Questions
**1.** In the CSE 221 project text, what clock speed is the Ibex RISC-V CPU configured to run at?
**2.** Retype the part of the CSE 221 project text that starts at "February 2021" and ends at "system syscall interfaces.".

[Extract provided — start]

# CSE 221 Project

### Max Grant Gabe

February 2021

### 1 Introduction

The goal of this project is to measure CPU and memory operations of the Tock operating system. Tock allows embedded systems to also support third party drivers and kernel extensions [4]. Currently, the developers of Tock are rewriting Tock's syscall interface. Our benchmarks of the OS's operations before and after will show the performance differences between the old and new system syscall interfaces.

Since Tock is implemented in Rust and has libraries written in both Rust and C/C++, our benchmarks will be written in C/C++ and Rust. We will also try to measure any difference between having benchmarks in C/C++ vs Rust. Currently, our compilation settings for compiling are TBD.

We will first create our experiments on QEMU and then run them on an OpenTitan Earl Grey chip [2]. Since we will run our final benchmarks on the FPGA board, the measurements will be mostly consistent. We have yet to divide up who performs what experiment.

This project lasts for the duration of the quarter (10 weeks). We each plan to spend at most 10 hours per week.

# 2 Machine Description

### 2.1 Hardware

The FPGA bitstream loaded onto the Nexys Video development board implements an OpenTitan Earl Grey microcontroller. The CPU core of the microcontroller is an Ibex RISC-V 32-bit CPU, configured to run at 100 MHz, with 4 kB of instruction cache (FIXME anything else relevant about its instantiation?). The microcontroller does not implement a typical MMU, instead implementing Physical Memory Protection (PMP) per the RISC-V Privileged Specification, version 1.11. The CPU supports up to 16 memory regions with the PMP.

[Extract provided — finish]
[The data — start]

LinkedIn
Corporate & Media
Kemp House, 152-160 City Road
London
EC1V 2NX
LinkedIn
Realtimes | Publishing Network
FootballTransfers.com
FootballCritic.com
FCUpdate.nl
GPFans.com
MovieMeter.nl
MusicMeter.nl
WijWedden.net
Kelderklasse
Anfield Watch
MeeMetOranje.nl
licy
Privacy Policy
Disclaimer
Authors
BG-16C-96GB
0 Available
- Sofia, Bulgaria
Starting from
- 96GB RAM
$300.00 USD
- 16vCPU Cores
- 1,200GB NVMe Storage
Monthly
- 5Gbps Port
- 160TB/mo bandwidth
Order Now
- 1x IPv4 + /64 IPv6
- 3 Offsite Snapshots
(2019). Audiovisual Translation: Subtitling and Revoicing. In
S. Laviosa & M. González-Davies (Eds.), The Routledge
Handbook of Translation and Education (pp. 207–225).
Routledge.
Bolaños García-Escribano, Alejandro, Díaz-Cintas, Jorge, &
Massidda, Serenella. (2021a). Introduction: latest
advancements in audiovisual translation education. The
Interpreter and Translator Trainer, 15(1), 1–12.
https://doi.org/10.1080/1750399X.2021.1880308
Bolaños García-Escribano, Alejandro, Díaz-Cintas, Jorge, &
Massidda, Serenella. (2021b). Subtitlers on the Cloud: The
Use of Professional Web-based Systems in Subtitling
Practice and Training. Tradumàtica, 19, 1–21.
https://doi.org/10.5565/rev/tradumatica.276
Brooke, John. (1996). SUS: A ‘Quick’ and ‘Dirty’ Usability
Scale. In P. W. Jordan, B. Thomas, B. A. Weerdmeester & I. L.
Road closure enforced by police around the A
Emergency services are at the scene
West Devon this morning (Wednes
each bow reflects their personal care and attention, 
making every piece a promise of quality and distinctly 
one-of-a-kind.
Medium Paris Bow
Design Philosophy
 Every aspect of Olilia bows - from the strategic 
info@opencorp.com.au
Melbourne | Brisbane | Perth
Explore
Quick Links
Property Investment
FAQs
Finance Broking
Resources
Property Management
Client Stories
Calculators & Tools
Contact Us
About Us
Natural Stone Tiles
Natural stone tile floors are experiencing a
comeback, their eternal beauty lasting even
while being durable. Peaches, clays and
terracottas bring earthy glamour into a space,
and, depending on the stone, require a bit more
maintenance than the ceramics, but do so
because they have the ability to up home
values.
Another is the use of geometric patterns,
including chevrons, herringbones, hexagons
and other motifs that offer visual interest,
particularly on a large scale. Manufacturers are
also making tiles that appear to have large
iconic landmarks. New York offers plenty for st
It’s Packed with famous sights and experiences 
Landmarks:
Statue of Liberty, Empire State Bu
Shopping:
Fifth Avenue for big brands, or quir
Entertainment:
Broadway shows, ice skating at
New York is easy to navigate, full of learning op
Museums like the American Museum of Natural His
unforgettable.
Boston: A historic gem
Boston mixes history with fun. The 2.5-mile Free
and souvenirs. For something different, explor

[The data — finish]

Solutions for each task
**1.** 100 MHz

**2.**
February 2021

### 1 Introduction

The goal of this project is to measure CPU and memory operations of the Tock operating system. Tock allows embedded systems to also support third party drivers and kernel extensions [4]. Currently, the developers of Tock are rewriting Tock's syscall interface. Our benchmarks of the OS's operations before and after will show the performance differences between the old and new system syscall interfaces.